Find the string "down" in the records. Copy every line it appears in.

INPUT FOR THIS TASK:
——

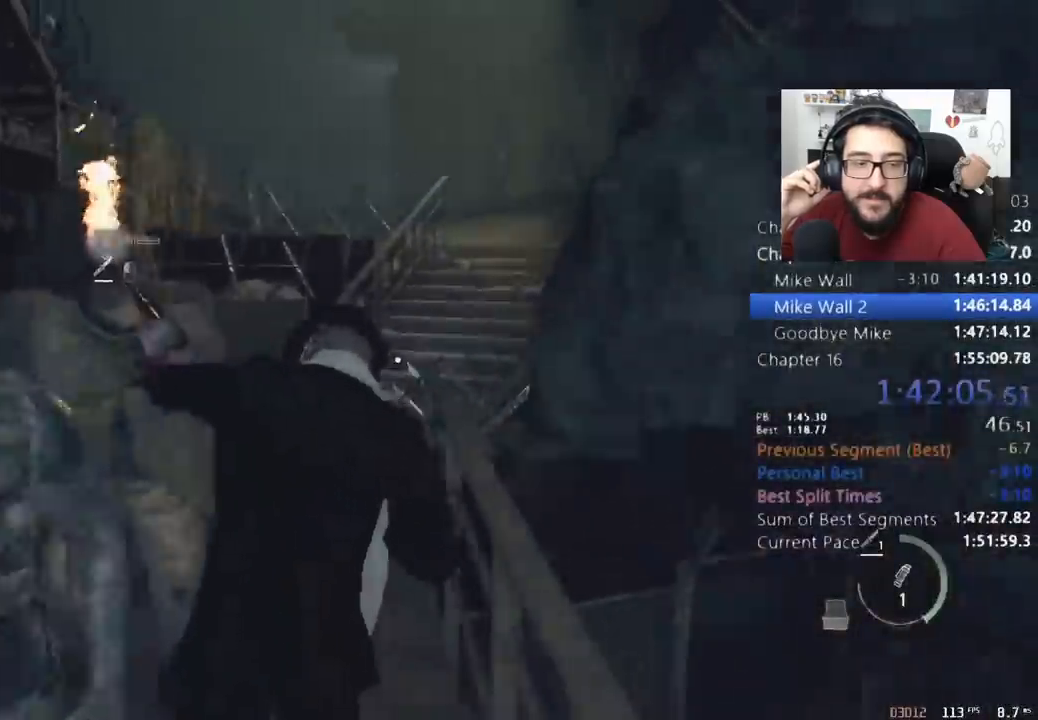
{"keys": ["shift", "w"], "mouse": [], "events": []}
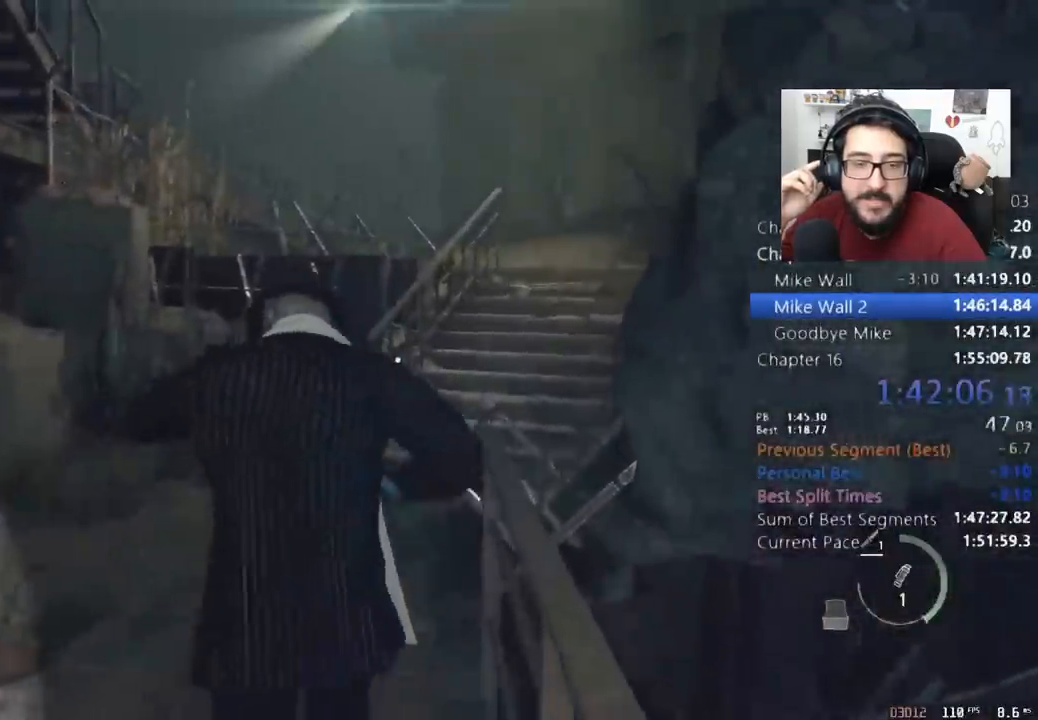
{"keys": ["shift", "w"], "mouse": [], "events": []}
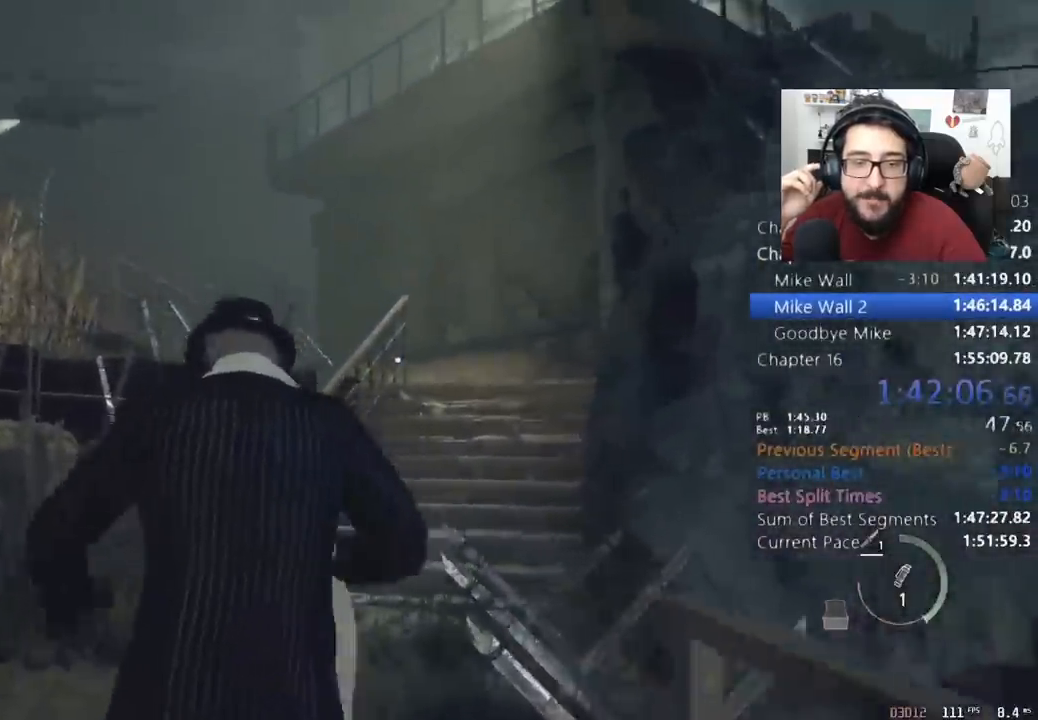
{"keys": ["d", "shift", "w"], "mouse": [], "events": [[467, "d", "down"]]}
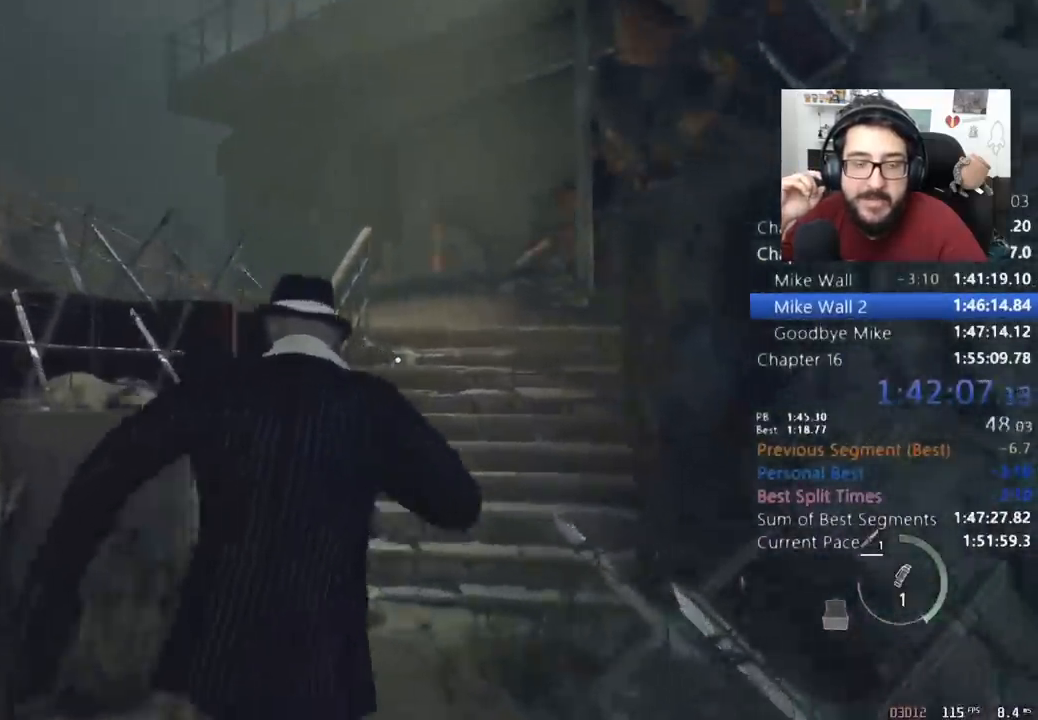
{"keys": ["shift", "w"], "mouse": [], "events": [[67, "d", "up"], [200, "d", "down"], [300, "d", "up"], [433, "d", "down"], [500, "d", "up"]]}
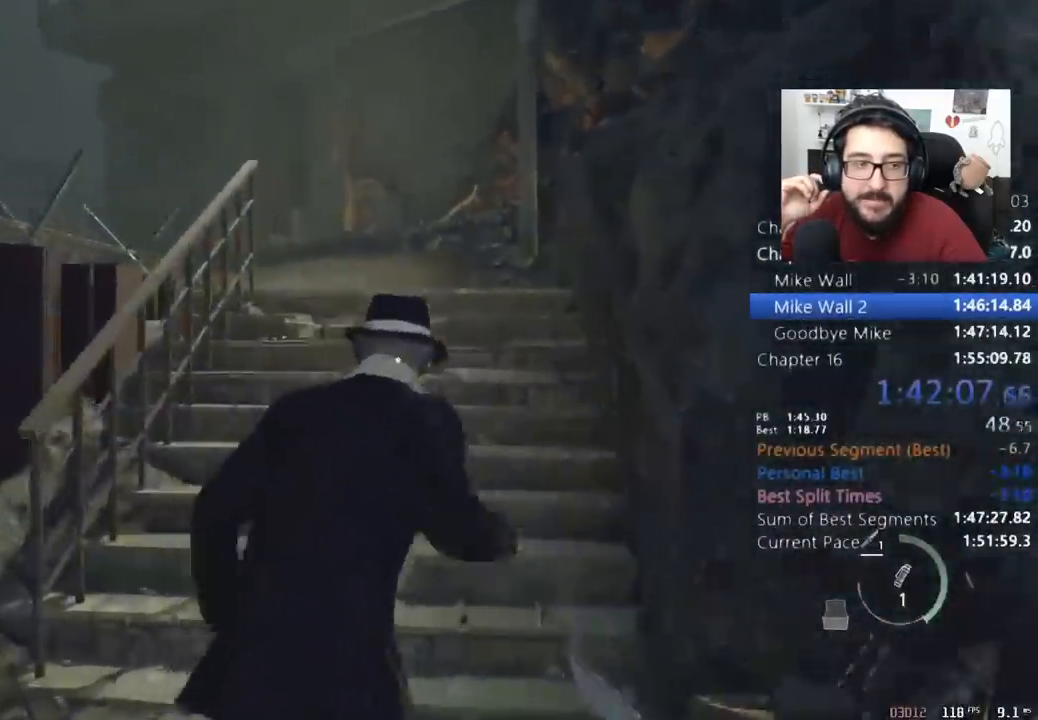
{"keys": ["d", "shift", "w"], "mouse": [], "events": [[167, "d", "down"], [267, "d", "up"], [367, "d", "down"]]}
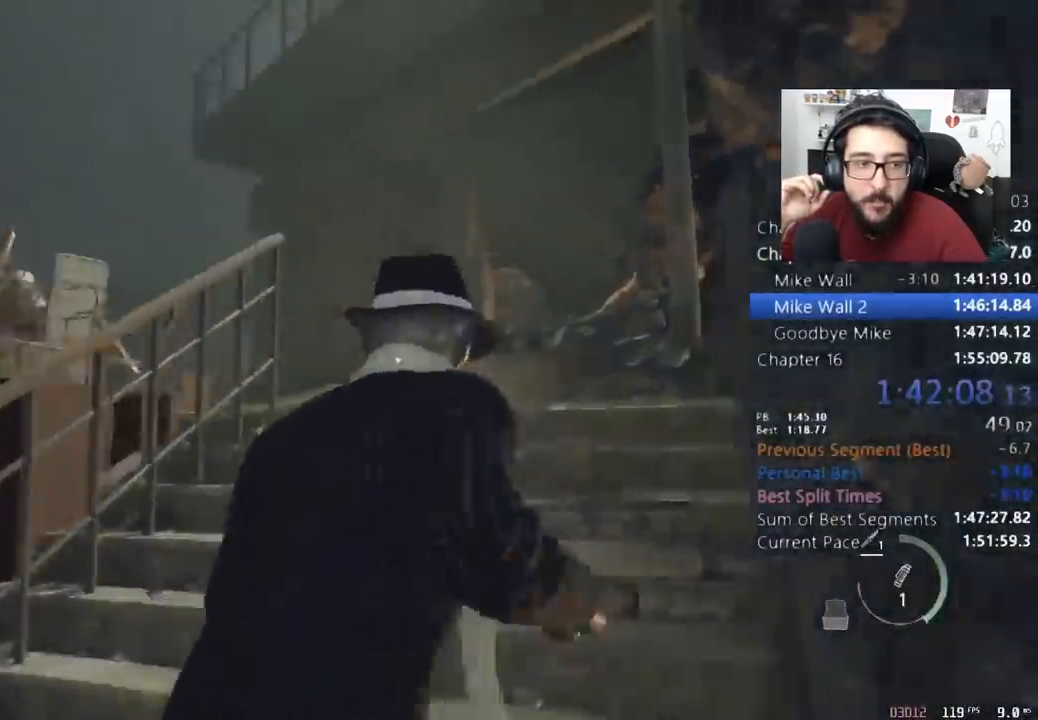
{"keys": ["d", "shift", "w"], "mouse": [], "events": []}
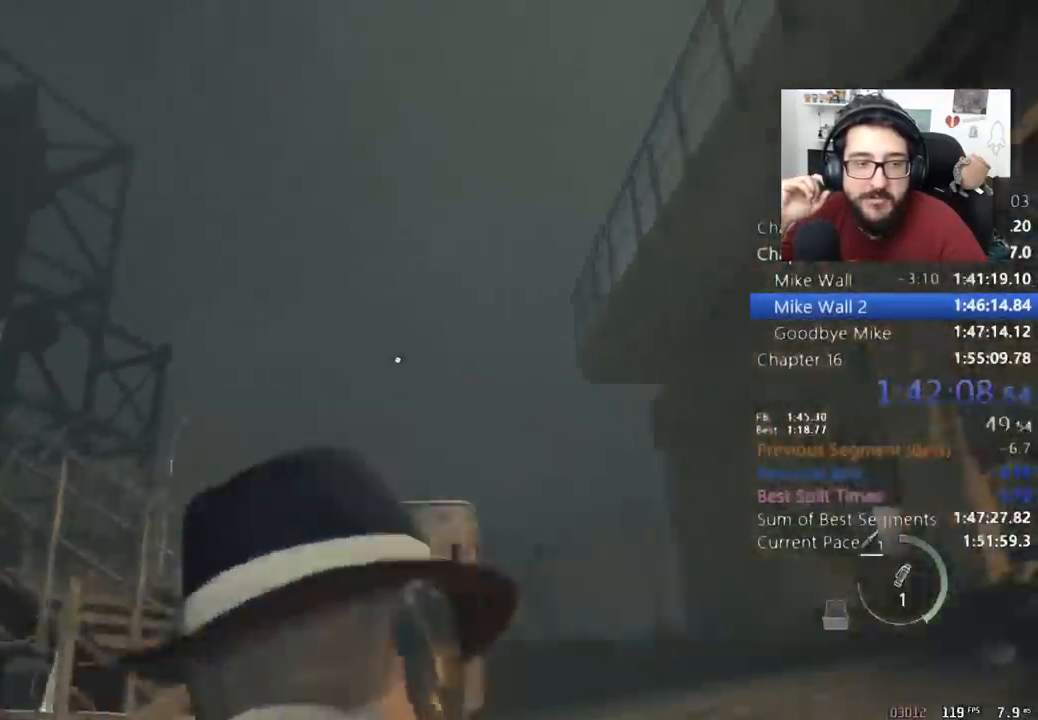
{"keys": ["d", "w"], "mouse": [], "events": [[267, "mouse_right", "down"], [300, "mouse_left", "down"], [333, "shift", "up"], [433, "mouse_left", "up"], [433, "mouse_right", "up"]]}
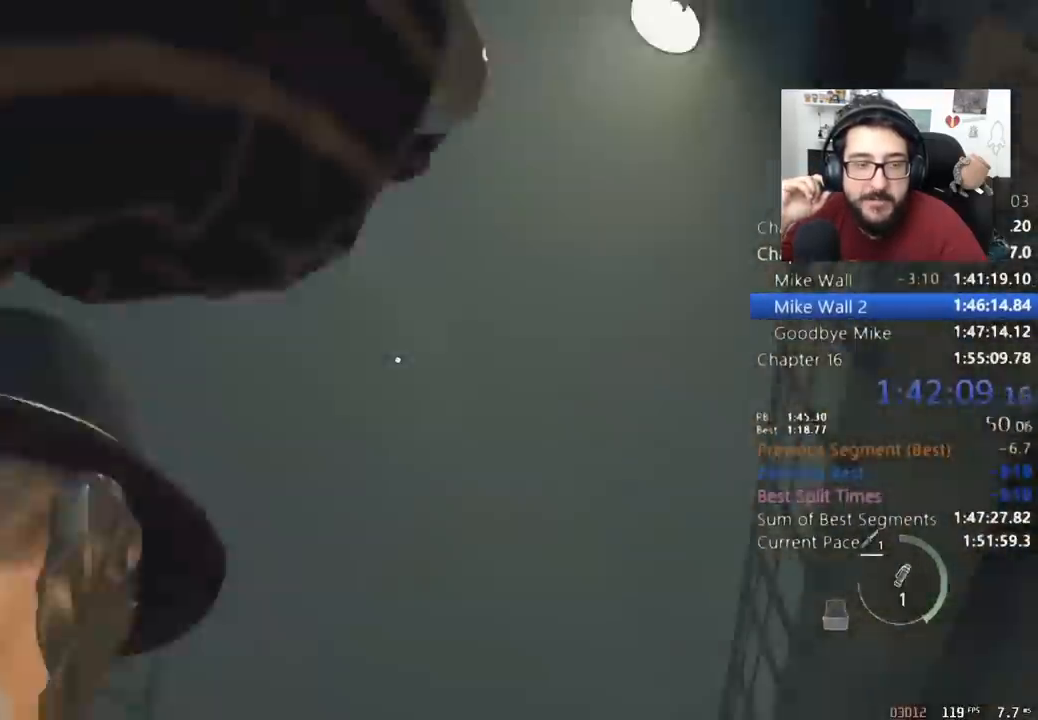
{"keys": ["w"], "mouse": ["right"], "events": [[133, "1", "down"], [167, "d", "up"], [233, "1", "up"], [467, "mouse_right", "down"]]}
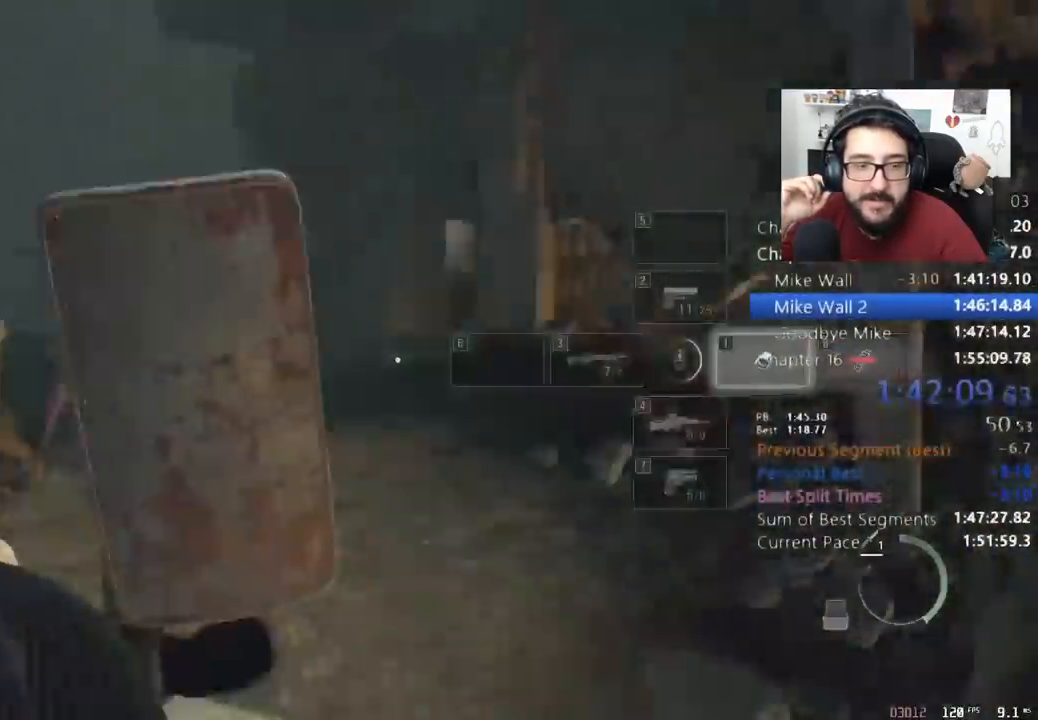
{"keys": ["shift", "w"], "mouse": [], "events": [[233, "shift", "down"], [300, "mouse_right", "up"]]}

——

FINAL ANSWER:
{"keys": ["d", "shift", "w"], "mouse": [], "events": [[467, "d", "down"]]}
{"keys": ["shift", "w"], "mouse": [], "events": [[67, "d", "up"], [200, "d", "down"], [300, "d", "up"], [433, "d", "down"], [500, "d", "up"]]}
{"keys": ["d", "shift", "w"], "mouse": [], "events": [[167, "d", "down"], [267, "d", "up"], [367, "d", "down"]]}
{"keys": ["d", "w"], "mouse": [], "events": [[267, "mouse_right", "down"], [300, "mouse_left", "down"], [333, "shift", "up"], [433, "mouse_left", "up"], [433, "mouse_right", "up"]]}
{"keys": ["w"], "mouse": ["right"], "events": [[133, "1", "down"], [167, "d", "up"], [233, "1", "up"], [467, "mouse_right", "down"]]}
{"keys": ["shift", "w"], "mouse": [], "events": [[233, "shift", "down"], [300, "mouse_right", "up"]]}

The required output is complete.